Opinion



June 10, 2019,   4:40 PM

New York Design Week Showcases One of Egypt’s Ancient Crafts

Nayera Yasser

Cairo-based fashion, culture and lifestyle journalist that believes in the underrated potential of regional craftsmanship and inspiring individuals who aim to create a better tomorrow. FULL BIO

kilim

Image from source

Last month, at New York Design Week's “Wanted Design” exhibition, 13 Egyptian designers set about showcasing the country’s talents in product design.

For Noha El Taher and Ibrahim Shams, founders of Kiliim, an online store specializing in producing handmade cushions and rugs, it was a chance to raise awareness of one of Egypt’s oldest crafts and make some vital contacts.

“We strive to evoke interest in kilim weaving, so that future generations of weavers can continue to preserve our cultural heritage," said El Taher from the show’s sidelines.

From its three workshops in the district of Fowa in Egypt’s Kafr El Sheikh Governorate, Kiliim's team of 14 local weavers currently produce around 500-600 pieces per quarter. While 80% of their production is dedicated to local demand, the remaining 20% often goes to export, with particular demand coming from India and Turkey.

Last year, Kiliim was granted fair trade membership by the World Fair Trade Organization. It is more than an e-commerce venture— El Taher and Shams are committed to creating a social enterprise that can sustain the heritage of handwoven kilim by redefining them through modern motifs and colors.

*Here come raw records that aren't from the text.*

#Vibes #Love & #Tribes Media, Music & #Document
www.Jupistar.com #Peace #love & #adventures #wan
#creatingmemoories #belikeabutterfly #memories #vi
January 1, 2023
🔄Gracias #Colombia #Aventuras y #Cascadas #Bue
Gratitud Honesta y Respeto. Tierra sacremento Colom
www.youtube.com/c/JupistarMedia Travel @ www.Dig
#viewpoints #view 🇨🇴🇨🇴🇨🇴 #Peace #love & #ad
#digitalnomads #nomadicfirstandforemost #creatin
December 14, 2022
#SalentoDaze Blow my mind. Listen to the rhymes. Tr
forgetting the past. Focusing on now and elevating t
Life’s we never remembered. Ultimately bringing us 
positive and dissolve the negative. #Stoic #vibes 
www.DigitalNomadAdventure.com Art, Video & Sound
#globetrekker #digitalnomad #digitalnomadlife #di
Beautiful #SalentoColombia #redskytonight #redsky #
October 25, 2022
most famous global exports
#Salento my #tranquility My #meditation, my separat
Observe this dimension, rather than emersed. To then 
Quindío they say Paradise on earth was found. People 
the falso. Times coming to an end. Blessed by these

While doing this, they reportedly also offer their often-marginalized workers good conditions and fair rights.

This journey for the two entrepreneurs began when they became parents to a baby girl in 2016. While shopping for pieces for their dream nursery, and having found the perfect crib, lighting units and everything in between, El Taher and Shams found themselves facing a dead end when looking for rugs. Nothing on the market inspired them.

Wanting something different they decided to hunt out a local handmade alternative. After weeks of research, they found themselves on route to the home of kilim: Fowa—a small village that sits on the western banks of the Nile Delta. "We were welcomed by the beautiful Nile lined with lush palm trees and small fishing boats floating in the water," El Taher remembers. "But once we arrived in the main center, we found dusty streets and a great number of closed workshops."

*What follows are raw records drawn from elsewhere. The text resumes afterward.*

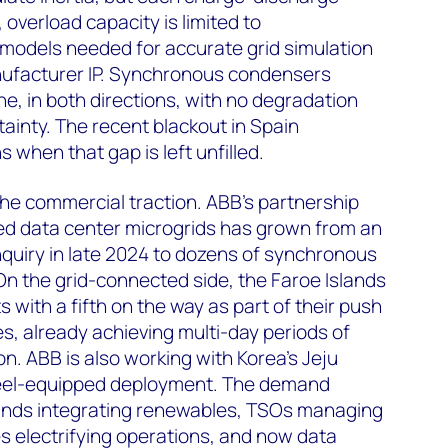
 overload capacity is limited to
models needed for accurate grid simulation
anufacturer IP. Synchronous condensers
e, in both directions, with no degradation
ainty. The recent blackout in Spain
 when that gap is left unfilled.
the commercial traction. ABB's partnership
ted data center microgrids has grown from an
uiry in late 2024 to dozens of synchronous
n the grid-connected side, the Faroe Islands
 with a fifth on the way as part of their push
, already achieving multi-day periods of
on. ABB is also working with Korea's Jeju
ywheel-equipped deployment. The demand
slands integrating renewables, TSOs managing
s electrifying operations, and now data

Two decades earlier, Fowa had been home to over 2,000 kilim workshops, but the sudden decline in the tourism industry, the fast spread of cheaper machine-made rugs, and the lack of design and innovation in traditional kilims stigmatized the industry as an outdated specialty. Today there are less than 200 workshops remaining.

"We couldn’t find a brand that offered a range of contemporary kilim because artisans designed, marketed and sold the kilims with no formal training in any of these fields,” says El Taher. “So, the motifs they created became obsolete and less marketable to a younger, design-conscious clientele." El Taher and Shams decided it was time for a reboot.

The two finally stumbled upon one workshop that was willing to create something for them—it was the beginning of a three-year journey. They persuaded the weaver to embrace a modern design and upgrade his craftsmanship to save a precious craft from dying out. Within two months, El Taher and Shams launched their own brand, with the help of their collective background in design, sales and marketing—jobs they had already quit upon the arrival of their daughter.

Their biggest challenge to date is finding and training new craftsmen. "As a result of the industry decline, craftsmen stopped passing on the craft to the younger generation, leaving very few young candidates willing to learn and practice weaving,” El Taher explains.

"The younger grew up watching their ancestors struggle with financial compensation and poor working conditions, so they’re not keen on pursuing the same path."

To counter this, El Taher and Sham began offering specialized training, good working conditions and a sustainable income. In December 2018 they extended their educational support to include one-day weaving workshops.

Today Egypt remains Kiliim's top market, and the team is determined to maintain a strong rapport with the local clientele. "We are proud of creating a complete supply chain of materials, workers, and designers that is strictly local," says El Taher. The founders now plan to launch a program that will increase the interest in kilim weaving among Fowa's youth, including a specialized weaving school.

If plans take off, next year’s international fashion shows could have an even bigger presence from Egypt.